The Sallie.com web site says it’s owned by an entity known as SLM Training Providers, LLC. Grey contends in his lawsuit and whistleblower grievance that Sallie Mae is utilizing SLM Training Providers with the intention to promote the private information collected by Scholly, since it isn’t a intently regulated monetary companies firm just like the Sallie Mae banking arm.
Sallie.com discloses that it sells the next buyer information in its privateness coverage to 3rd events: identify, telephone quantity, e mail addresses, age, race, gender, training data, and geolocation information. The third events it sells this info to, it says, embody advert networks, instructional establishments, manufacturers, and corporations devoted to reselling shopper information.
Sallie Mae additionally pays Sallie “for the referrral of scholar mortgage prospects,” according to the Sallie.com “About” web page.
Grey argues in his complaints that the Sallie.com web site could also be simply confused with the official Sallie Mae web site due to comparable layouts and “sallie” logos, growing the chance that college students might hand over private information to what they imagine to be a financial institution.
Grey’s swimsuit goes on to allege that Sallie Mae used Scholly person information to create one thing known as Backpack Media in March, which it payments as a “first-to-market training media community” that “affords manufacturers environment friendly, scalable entry to extremely fascinating, arduous to succeed in audiences – Gen Z, Gen Alpha, and people concerned of their buying selections,” in accordance with a Sallie press release.
Castellano declined to touch upon Backpack Media’s sources for information.
This might not be the primary time a Salle Mae-affiliated firm has been accused of misleading or deceptive conduct.
An organization known as Navient, which cut up from Sallie Mae in 2014, has confronted restitution orders from the Federal Deposit Insurance coverage Company, Division of Justice, and the Division of Training for overcharges. It was sued by the Shopper Monetary Safety Bureau and reached a $1.85 billion settlement with 39 attorneys basic for over what the attorneys basic described as predatory scholar loans.

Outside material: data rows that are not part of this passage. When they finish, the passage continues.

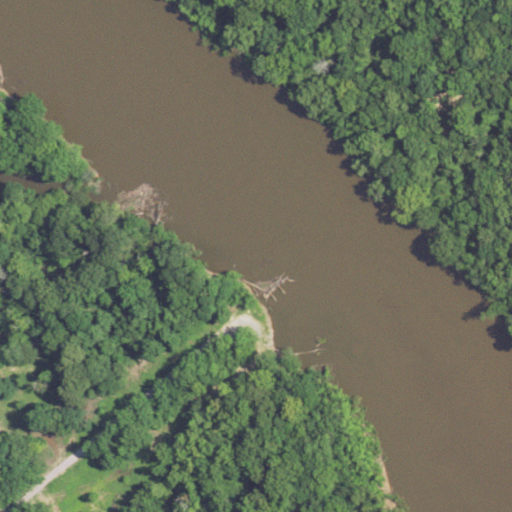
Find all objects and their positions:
river: (296, 231)
road: (97, 434)
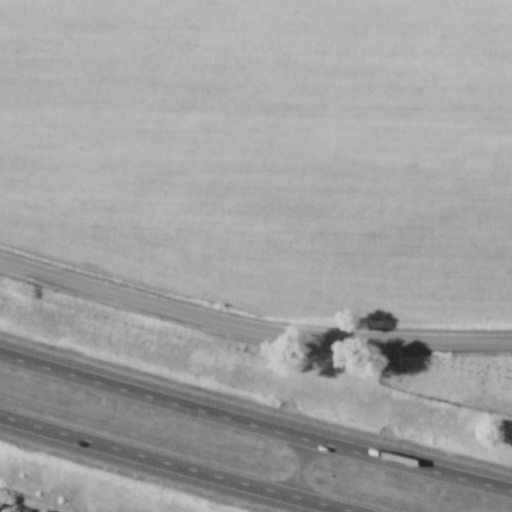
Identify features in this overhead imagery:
road: (251, 332)
road: (254, 423)
road: (176, 464)
road: (298, 467)
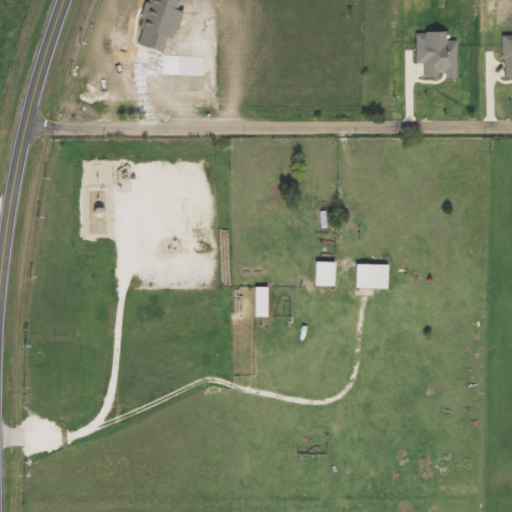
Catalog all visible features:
road: (23, 127)
road: (267, 128)
road: (5, 201)
building: (326, 274)
building: (327, 274)
building: (373, 276)
building: (373, 276)
building: (262, 302)
building: (263, 302)
road: (204, 381)
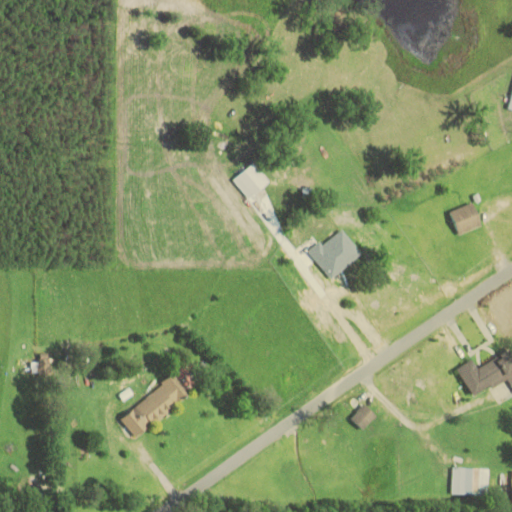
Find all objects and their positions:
building: (510, 105)
building: (248, 182)
building: (461, 221)
building: (334, 257)
building: (486, 375)
road: (95, 384)
road: (306, 396)
building: (151, 407)
building: (358, 420)
building: (329, 446)
building: (468, 483)
building: (511, 485)
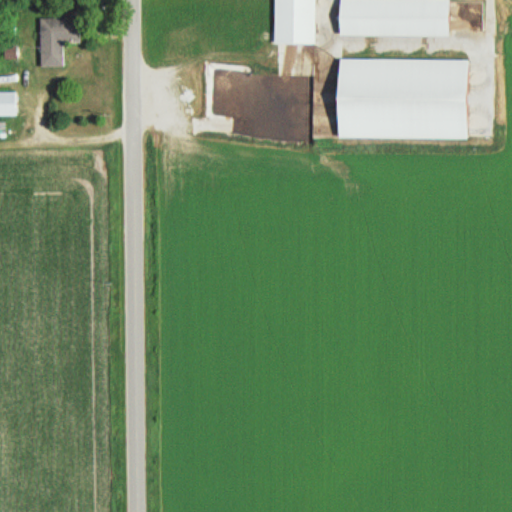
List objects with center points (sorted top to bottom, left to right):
road: (489, 13)
building: (392, 17)
building: (393, 17)
building: (294, 21)
building: (294, 21)
road: (328, 23)
road: (111, 31)
building: (55, 36)
building: (56, 38)
building: (9, 50)
building: (8, 52)
road: (187, 100)
building: (6, 102)
road: (227, 122)
road: (34, 138)
road: (69, 138)
road: (134, 255)
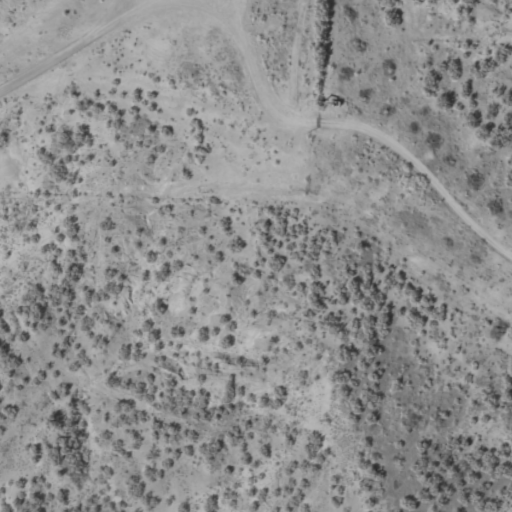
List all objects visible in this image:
road: (134, 109)
road: (350, 156)
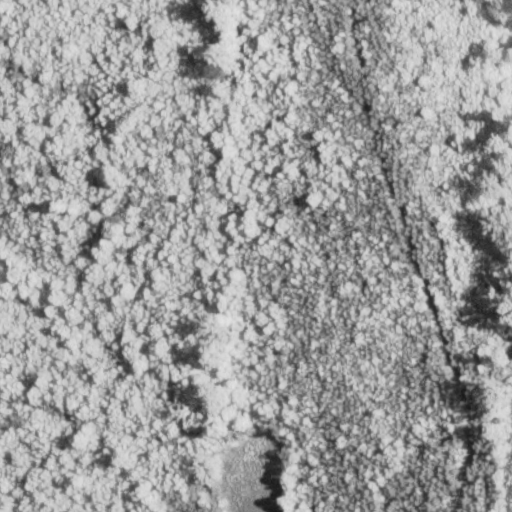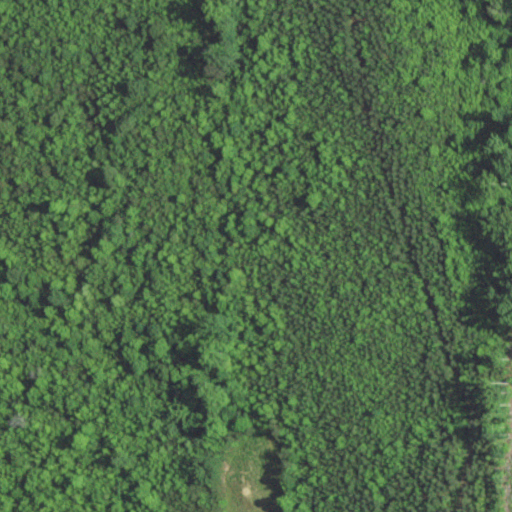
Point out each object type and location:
park: (116, 254)
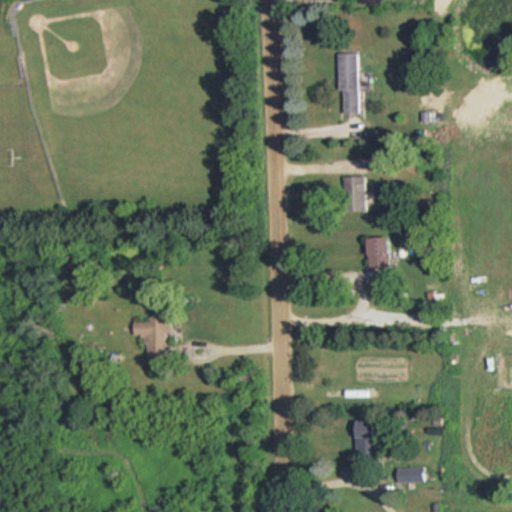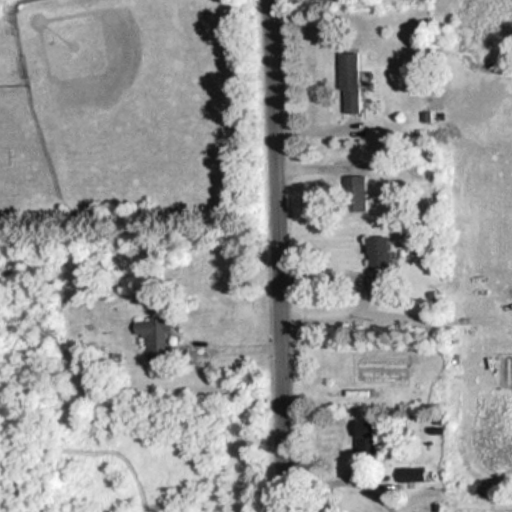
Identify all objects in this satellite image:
building: (353, 83)
park: (142, 101)
park: (17, 155)
building: (358, 195)
building: (382, 253)
road: (276, 256)
building: (158, 338)
building: (370, 440)
building: (416, 475)
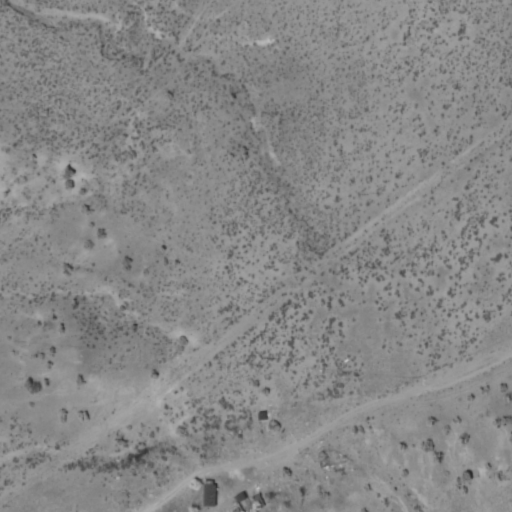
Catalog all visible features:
road: (366, 403)
building: (209, 494)
road: (205, 496)
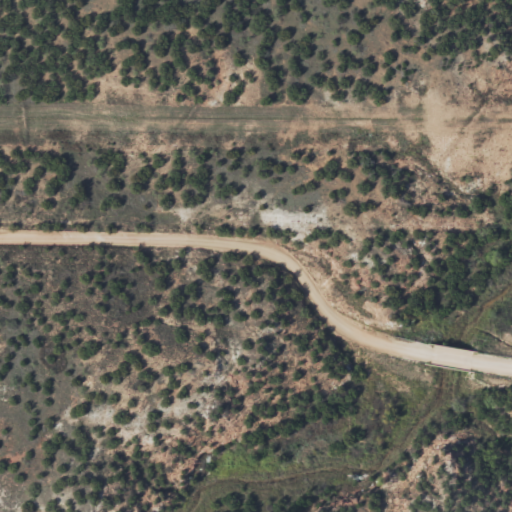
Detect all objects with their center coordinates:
road: (274, 249)
park: (178, 395)
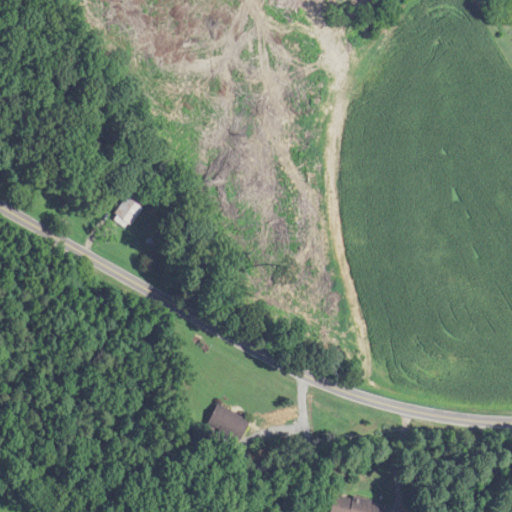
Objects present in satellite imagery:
building: (128, 214)
road: (245, 345)
building: (230, 424)
road: (301, 426)
road: (396, 459)
building: (351, 505)
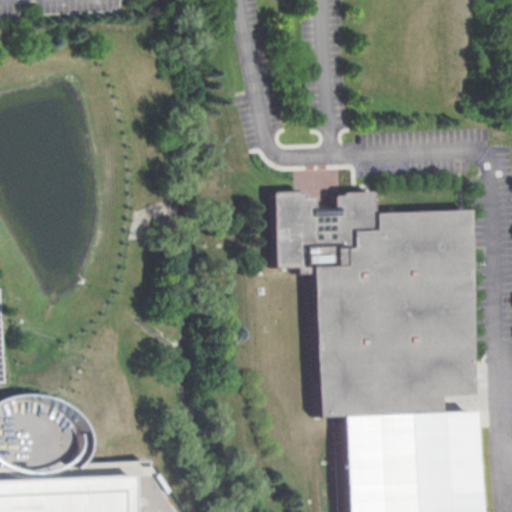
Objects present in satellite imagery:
parking lot: (60, 6)
road: (326, 78)
road: (449, 150)
building: (374, 301)
building: (379, 344)
building: (47, 489)
building: (60, 490)
road: (150, 496)
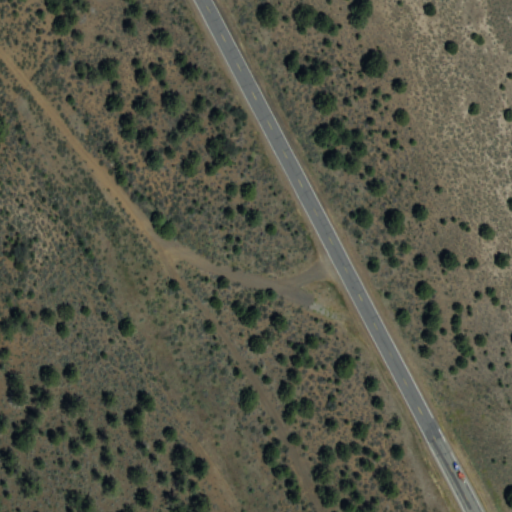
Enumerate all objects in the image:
road: (218, 11)
road: (339, 255)
road: (176, 273)
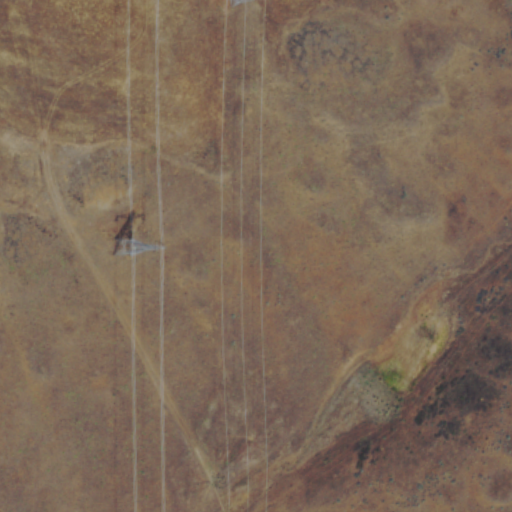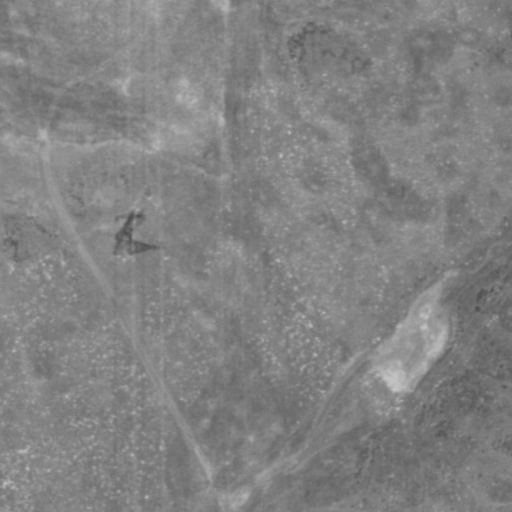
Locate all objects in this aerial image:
power tower: (145, 234)
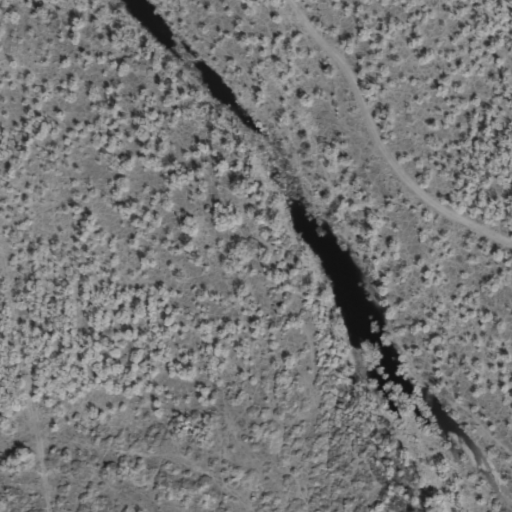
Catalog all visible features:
road: (364, 136)
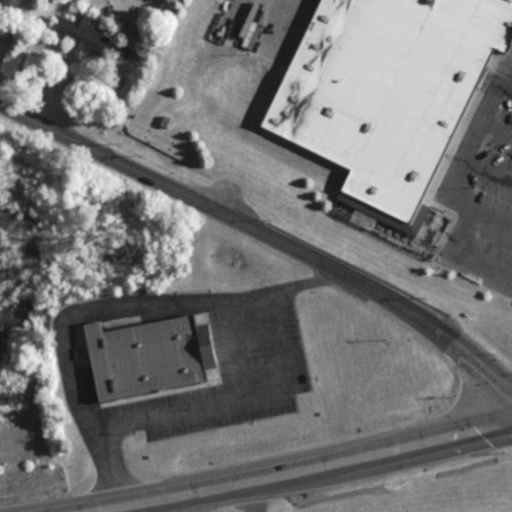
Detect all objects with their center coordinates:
building: (9, 6)
road: (271, 9)
building: (80, 40)
road: (505, 91)
building: (386, 95)
building: (390, 104)
road: (496, 133)
road: (488, 172)
road: (459, 192)
parking lot: (490, 217)
road: (487, 220)
road: (263, 234)
road: (122, 318)
building: (147, 363)
road: (233, 397)
road: (319, 470)
road: (253, 499)
road: (148, 510)
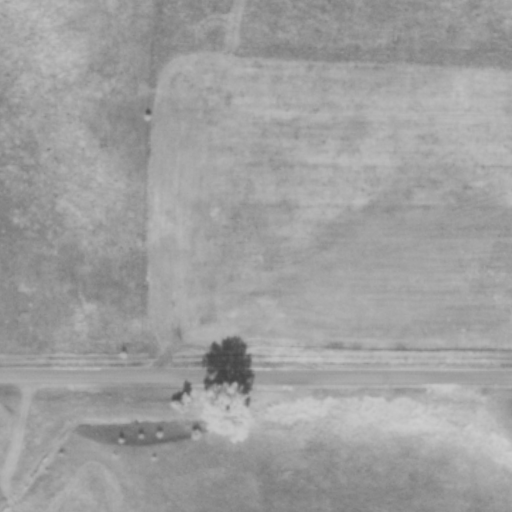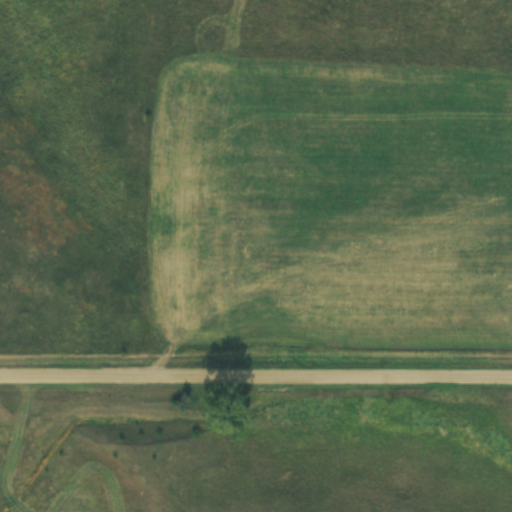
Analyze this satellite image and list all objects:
road: (256, 384)
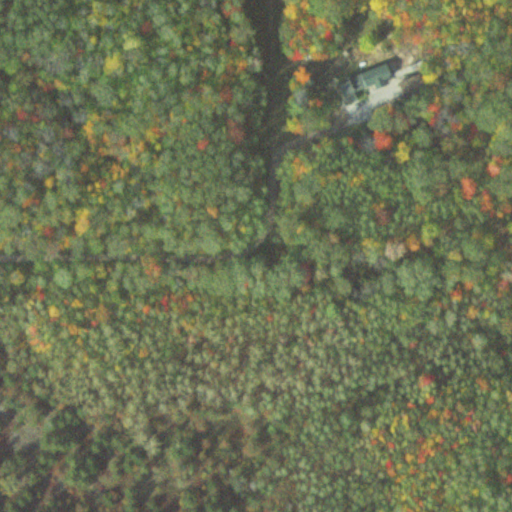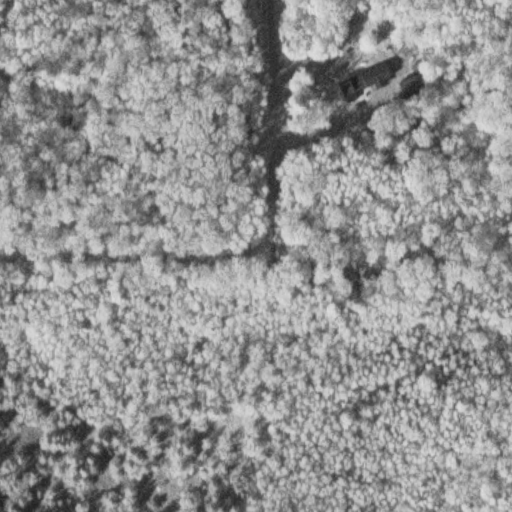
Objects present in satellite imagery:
building: (406, 83)
building: (346, 84)
road: (39, 126)
road: (283, 158)
road: (107, 269)
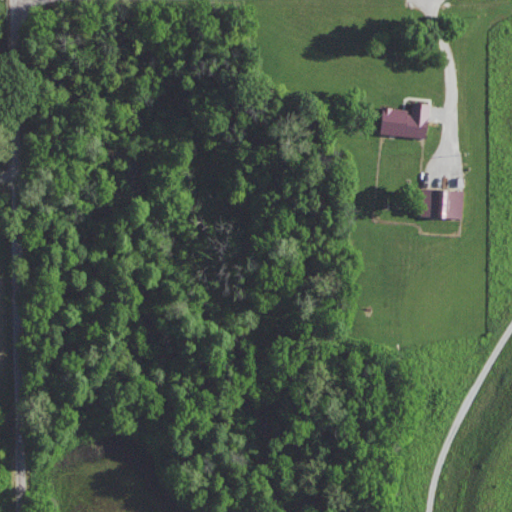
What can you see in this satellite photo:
road: (446, 47)
building: (408, 120)
road: (9, 175)
building: (443, 202)
road: (18, 256)
road: (459, 409)
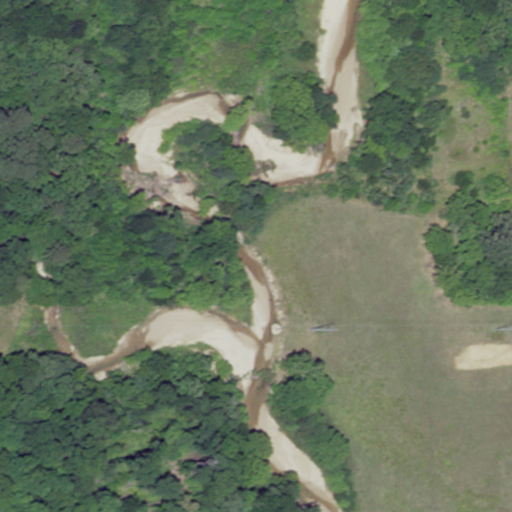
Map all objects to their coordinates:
power tower: (493, 328)
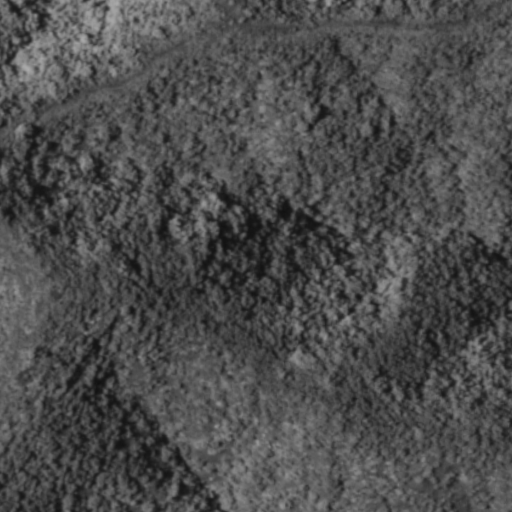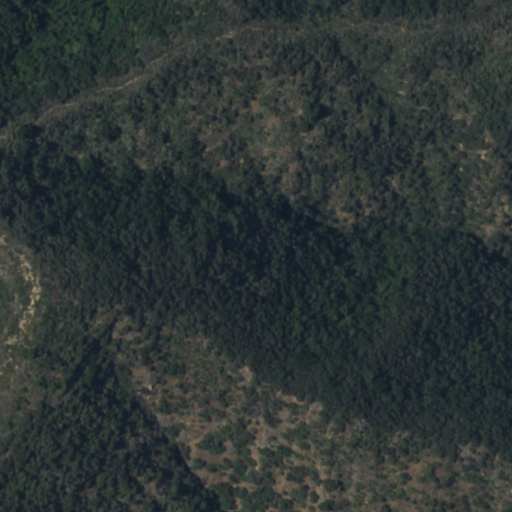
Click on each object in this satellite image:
road: (28, 298)
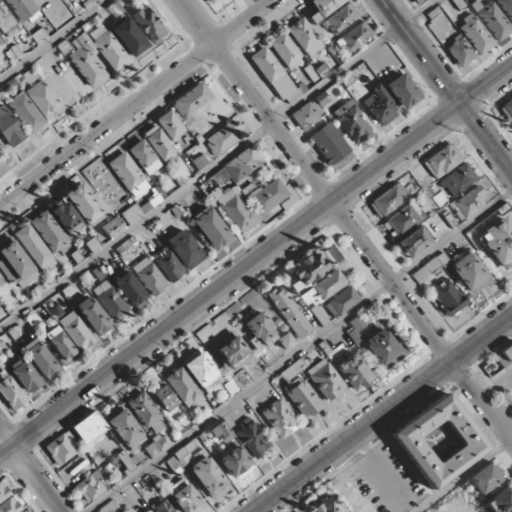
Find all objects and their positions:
building: (66, 0)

Grey mentioned he knew of those previous authorized points, however that he doesn’t remorse the sale of Scholly because it helped make the platform free for each scholar. In actual fact, he mentioned if he might, he would make the identical resolution to promote another time.
“However I’d additionally increase the identical issues once more,” he mentioned. “As a result of I imagine we must always stay in a system the place an govt can converse up and alter the course of an organization in keeping with the legislation and truthful enterprise practices.”